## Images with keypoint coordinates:
------------------------------------------------------------
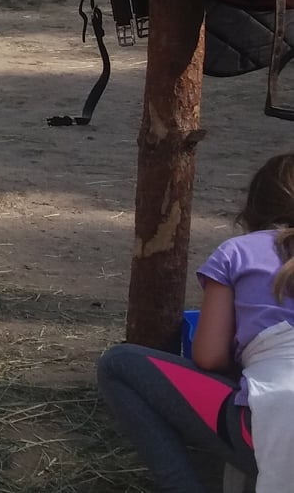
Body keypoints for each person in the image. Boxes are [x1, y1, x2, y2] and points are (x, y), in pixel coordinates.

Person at [96, 152, 294, 492]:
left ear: (253, 209)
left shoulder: (238, 252)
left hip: (270, 431)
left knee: (118, 364)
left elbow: (209, 356)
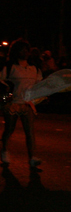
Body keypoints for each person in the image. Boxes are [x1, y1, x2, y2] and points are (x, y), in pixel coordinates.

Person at [0, 39, 43, 168]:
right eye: (21, 49)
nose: (25, 52)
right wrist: (7, 90)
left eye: (26, 50)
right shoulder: (9, 67)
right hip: (12, 103)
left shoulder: (34, 68)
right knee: (9, 128)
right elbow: (1, 81)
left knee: (29, 131)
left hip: (27, 103)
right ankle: (5, 151)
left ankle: (32, 157)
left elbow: (39, 84)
------------------------------------------------------------
## Problem:
Each line from the one holding "right hip: (12, 103)" down to the end of the records above is to be repeated exactly; no other line belongs in the reply.

## Solution for this exercise:
right hip: (12, 103)
left shoulder: (34, 68)
right knee: (9, 128)
right elbow: (1, 81)
left knee: (29, 131)
left hip: (27, 103)
right ankle: (5, 151)
left ankle: (32, 157)
left elbow: (39, 84)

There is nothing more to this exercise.